§ **The task**
Retype the lines of the records below, from the line containing "genus: Melospiza" through the final line of the records, with both of those lines included.

§ **Dataset excerpts**
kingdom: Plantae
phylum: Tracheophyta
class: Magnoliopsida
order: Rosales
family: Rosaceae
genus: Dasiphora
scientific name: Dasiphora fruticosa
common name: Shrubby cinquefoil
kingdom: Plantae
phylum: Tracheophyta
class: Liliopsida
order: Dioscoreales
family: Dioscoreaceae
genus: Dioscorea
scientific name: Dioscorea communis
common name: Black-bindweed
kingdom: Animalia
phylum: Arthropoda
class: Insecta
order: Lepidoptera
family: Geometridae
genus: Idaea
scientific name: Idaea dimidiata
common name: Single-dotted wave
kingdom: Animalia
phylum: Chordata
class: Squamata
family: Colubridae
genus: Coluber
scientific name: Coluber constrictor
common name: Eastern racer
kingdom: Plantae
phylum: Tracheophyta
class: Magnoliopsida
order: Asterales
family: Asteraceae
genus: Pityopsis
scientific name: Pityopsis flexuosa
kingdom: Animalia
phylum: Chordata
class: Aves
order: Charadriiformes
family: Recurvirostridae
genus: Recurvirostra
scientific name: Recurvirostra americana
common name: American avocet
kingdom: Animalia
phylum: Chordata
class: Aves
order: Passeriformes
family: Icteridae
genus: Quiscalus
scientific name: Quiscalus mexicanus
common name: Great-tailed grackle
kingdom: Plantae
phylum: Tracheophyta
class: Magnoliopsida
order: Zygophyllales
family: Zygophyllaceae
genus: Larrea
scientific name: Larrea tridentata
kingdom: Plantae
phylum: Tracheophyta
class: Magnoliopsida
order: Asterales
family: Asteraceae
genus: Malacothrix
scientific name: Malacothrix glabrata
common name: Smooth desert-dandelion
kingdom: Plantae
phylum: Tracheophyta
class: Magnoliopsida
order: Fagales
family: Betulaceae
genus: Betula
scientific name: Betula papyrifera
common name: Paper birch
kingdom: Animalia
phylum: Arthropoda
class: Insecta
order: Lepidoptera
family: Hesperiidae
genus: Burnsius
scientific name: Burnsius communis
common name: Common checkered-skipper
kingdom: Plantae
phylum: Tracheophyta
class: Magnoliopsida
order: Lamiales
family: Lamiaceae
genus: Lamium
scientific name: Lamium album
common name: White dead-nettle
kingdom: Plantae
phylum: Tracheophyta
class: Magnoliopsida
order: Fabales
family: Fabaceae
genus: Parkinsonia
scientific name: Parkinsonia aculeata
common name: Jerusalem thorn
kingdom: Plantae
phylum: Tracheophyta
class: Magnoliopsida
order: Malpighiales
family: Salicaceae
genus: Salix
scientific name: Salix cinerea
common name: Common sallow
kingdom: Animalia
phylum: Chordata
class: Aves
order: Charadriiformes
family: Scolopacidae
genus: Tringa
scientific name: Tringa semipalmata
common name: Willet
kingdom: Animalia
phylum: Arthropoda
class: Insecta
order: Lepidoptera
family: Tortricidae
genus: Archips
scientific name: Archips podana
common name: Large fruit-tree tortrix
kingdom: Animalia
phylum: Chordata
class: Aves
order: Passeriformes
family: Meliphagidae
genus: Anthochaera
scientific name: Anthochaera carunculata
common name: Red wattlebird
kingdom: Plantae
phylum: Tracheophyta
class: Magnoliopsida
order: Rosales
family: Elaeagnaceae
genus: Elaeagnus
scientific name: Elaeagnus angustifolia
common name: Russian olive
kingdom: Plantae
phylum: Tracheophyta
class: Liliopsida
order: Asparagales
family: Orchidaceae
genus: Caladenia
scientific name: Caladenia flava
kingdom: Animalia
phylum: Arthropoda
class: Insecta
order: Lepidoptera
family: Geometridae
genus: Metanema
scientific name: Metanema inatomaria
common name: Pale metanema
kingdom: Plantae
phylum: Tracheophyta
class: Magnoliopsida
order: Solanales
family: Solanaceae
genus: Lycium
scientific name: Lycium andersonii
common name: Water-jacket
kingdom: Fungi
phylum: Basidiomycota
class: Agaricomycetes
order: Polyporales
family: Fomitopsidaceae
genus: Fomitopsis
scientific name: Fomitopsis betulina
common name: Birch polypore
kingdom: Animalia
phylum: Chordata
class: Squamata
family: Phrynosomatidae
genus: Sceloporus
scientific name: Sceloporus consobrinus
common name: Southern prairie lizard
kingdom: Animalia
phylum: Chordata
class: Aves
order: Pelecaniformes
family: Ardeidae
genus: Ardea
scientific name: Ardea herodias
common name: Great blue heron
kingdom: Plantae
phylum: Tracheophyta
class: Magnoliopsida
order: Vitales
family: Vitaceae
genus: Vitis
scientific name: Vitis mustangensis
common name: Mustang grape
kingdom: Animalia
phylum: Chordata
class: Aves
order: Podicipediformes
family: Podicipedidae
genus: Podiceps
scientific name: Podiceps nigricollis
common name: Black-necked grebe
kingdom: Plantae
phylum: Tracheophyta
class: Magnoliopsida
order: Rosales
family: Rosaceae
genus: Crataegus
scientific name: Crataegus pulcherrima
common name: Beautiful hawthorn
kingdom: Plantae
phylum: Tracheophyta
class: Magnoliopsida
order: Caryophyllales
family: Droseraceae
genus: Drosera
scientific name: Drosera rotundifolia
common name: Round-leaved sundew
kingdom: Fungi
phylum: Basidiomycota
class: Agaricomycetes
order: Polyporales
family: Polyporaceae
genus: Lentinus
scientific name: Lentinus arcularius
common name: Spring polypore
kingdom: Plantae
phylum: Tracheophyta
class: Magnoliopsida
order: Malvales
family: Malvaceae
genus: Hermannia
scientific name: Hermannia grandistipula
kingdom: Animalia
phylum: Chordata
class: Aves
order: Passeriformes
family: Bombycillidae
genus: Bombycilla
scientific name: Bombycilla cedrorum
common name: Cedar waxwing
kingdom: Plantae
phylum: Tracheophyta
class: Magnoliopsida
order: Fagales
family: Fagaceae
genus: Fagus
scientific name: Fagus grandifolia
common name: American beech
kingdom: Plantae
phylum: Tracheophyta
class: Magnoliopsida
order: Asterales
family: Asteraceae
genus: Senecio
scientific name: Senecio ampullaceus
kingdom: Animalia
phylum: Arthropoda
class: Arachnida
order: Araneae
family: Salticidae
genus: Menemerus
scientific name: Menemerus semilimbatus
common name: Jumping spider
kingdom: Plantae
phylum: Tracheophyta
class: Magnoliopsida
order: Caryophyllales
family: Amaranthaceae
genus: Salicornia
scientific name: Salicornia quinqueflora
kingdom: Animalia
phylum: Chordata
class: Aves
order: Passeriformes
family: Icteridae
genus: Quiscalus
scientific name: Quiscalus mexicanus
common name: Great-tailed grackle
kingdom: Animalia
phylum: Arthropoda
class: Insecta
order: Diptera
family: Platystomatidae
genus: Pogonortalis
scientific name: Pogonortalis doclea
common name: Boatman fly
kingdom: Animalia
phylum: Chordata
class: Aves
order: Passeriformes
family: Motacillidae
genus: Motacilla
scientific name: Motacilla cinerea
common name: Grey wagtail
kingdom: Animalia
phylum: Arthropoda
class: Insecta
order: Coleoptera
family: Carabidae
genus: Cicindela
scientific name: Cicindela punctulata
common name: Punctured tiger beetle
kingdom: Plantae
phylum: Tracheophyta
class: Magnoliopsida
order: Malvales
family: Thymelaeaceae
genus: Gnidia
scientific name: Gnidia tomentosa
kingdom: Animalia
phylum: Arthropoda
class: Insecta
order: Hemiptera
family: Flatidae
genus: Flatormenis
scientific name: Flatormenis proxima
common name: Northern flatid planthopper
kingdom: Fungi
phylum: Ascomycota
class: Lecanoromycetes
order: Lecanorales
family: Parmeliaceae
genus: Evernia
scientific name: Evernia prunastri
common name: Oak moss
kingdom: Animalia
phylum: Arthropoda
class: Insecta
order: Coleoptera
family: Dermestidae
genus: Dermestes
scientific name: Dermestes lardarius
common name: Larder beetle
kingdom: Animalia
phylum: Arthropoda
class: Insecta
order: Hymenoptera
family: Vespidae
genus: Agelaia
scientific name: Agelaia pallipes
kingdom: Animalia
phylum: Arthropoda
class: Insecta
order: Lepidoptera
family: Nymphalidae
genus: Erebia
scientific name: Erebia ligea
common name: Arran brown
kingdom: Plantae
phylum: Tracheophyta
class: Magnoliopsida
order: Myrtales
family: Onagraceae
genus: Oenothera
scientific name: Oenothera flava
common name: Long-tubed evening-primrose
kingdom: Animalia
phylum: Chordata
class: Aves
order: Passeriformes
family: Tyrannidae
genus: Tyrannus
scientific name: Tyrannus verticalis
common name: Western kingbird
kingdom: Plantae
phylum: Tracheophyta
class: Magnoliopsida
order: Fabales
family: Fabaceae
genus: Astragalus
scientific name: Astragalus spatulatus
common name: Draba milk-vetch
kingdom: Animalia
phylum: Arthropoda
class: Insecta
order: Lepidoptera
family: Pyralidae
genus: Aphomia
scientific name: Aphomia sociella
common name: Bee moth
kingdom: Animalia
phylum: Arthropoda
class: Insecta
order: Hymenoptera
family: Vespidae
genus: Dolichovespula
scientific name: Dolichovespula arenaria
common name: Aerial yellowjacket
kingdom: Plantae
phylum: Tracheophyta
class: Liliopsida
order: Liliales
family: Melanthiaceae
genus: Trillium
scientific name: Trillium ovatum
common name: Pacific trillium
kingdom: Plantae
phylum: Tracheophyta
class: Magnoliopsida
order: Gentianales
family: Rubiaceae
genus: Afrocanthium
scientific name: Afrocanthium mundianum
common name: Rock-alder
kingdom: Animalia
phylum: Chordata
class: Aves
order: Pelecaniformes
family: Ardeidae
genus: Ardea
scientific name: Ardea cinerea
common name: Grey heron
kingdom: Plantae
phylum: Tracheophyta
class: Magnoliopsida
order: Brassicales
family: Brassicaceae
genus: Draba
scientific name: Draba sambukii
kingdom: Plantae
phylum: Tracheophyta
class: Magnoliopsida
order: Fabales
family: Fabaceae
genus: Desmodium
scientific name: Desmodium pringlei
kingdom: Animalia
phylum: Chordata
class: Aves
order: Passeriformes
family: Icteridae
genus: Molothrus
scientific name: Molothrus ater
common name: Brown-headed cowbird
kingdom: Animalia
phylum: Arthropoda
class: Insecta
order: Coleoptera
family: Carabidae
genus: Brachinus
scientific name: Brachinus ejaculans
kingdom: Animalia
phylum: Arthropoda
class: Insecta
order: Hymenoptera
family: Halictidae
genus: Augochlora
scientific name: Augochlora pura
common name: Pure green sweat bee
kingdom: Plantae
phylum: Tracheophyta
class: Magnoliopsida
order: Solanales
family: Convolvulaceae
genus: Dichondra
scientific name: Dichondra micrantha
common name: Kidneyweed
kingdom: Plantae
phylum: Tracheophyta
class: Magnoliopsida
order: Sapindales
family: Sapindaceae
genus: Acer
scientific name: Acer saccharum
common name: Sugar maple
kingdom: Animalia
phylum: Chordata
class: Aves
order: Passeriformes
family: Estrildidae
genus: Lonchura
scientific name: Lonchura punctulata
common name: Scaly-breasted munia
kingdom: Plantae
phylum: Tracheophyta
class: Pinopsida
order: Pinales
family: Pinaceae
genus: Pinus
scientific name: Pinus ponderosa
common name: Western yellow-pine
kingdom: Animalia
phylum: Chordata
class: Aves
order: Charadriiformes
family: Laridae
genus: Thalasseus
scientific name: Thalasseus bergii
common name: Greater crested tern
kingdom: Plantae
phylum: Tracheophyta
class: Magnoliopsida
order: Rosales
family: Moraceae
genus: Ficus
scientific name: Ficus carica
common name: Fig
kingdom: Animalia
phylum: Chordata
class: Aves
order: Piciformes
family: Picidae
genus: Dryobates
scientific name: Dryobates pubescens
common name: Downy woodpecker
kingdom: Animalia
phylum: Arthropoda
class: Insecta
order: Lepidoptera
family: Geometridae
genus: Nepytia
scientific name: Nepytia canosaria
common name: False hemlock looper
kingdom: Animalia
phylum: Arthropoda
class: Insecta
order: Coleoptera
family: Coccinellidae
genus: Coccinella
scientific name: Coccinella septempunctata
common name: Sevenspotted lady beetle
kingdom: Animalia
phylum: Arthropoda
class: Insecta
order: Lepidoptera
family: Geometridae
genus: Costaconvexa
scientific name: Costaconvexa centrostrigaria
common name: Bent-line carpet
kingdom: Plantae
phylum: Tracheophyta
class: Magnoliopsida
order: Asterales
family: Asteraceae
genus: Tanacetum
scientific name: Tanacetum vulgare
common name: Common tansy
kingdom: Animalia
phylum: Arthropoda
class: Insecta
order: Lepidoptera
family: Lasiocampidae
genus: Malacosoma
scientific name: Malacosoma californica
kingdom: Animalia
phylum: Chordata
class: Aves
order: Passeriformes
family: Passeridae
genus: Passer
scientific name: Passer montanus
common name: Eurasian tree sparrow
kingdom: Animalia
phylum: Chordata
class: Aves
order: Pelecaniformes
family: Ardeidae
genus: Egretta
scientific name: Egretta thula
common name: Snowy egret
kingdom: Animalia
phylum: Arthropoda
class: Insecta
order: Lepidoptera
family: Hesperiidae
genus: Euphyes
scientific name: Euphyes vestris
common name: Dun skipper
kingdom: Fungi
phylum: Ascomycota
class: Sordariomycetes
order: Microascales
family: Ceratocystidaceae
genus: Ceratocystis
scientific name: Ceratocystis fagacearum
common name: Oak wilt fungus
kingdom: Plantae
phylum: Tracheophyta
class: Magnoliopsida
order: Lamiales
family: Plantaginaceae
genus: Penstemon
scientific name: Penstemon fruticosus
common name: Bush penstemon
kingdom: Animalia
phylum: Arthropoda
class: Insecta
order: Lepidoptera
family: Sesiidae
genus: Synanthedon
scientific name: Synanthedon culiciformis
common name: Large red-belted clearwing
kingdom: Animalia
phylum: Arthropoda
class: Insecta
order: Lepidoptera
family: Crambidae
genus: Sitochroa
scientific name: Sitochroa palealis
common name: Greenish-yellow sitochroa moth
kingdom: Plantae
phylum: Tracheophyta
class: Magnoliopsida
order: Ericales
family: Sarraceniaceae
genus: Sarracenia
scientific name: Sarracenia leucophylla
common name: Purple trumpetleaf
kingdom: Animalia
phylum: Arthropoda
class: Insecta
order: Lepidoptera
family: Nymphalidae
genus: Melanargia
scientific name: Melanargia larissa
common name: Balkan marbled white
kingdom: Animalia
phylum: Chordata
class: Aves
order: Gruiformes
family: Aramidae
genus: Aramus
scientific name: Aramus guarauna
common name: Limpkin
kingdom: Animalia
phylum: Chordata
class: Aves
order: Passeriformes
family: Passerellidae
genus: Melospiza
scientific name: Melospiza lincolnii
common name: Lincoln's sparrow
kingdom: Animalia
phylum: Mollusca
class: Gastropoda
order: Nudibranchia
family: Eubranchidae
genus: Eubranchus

§ **Response to the task**
genus: Melospiza
scientific name: Melospiza lincolnii
common name: Lincoln's sparrow
kingdom: Animalia
phylum: Mollusca
class: Gastropoda
order: Nudibranchia
family: Eubranchidae
genus: Eubranchus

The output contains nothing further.